= Beginning of Section =

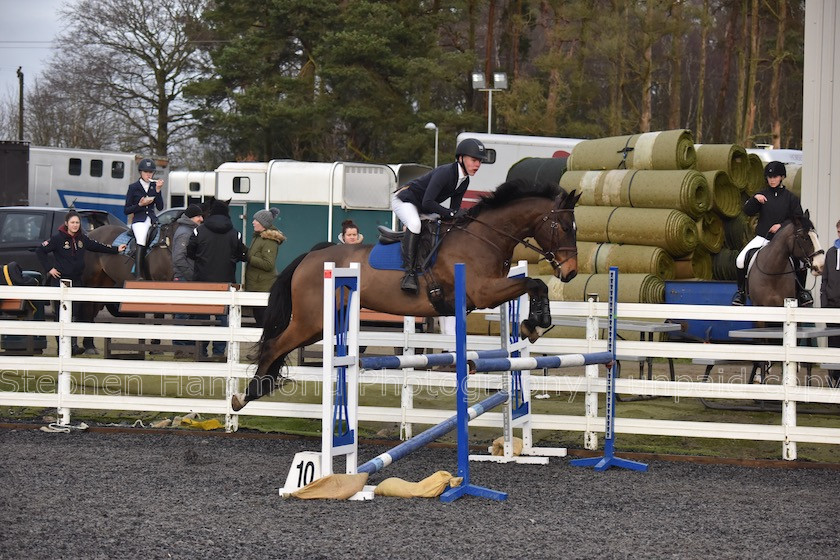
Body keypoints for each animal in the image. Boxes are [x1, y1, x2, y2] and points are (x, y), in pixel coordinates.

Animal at [233, 182, 580, 410]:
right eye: (564, 227)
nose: (571, 273)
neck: (484, 236)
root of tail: (310, 256)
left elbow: (535, 285)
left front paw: (533, 325)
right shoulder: (483, 292)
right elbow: (534, 283)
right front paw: (535, 322)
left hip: (320, 324)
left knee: (279, 347)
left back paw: (256, 391)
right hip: (310, 320)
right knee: (274, 346)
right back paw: (246, 396)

= End of Section =

▸ **YOUR ASSIGNMENT**: Once the pictures are set aside, give every line above again without alteration.

▸ **ANSWER FOR THIS EXERCISE**:
Body keypoints for each animal in the image. Boxes are [x1, y1, x2, y2] and points are (x, y), in pixel coordinates.

Animal at [233, 182, 580, 410]:
right eye: (564, 227)
nose: (571, 273)
neck: (484, 236)
root of tail: (310, 256)
left elbow: (535, 285)
left front paw: (533, 325)
right shoulder: (483, 292)
right elbow: (534, 283)
right front paw: (535, 322)
left hip: (320, 324)
left knee: (279, 347)
left back paw: (256, 391)
right hip: (310, 320)
right knee: (274, 346)
right back paw: (246, 396)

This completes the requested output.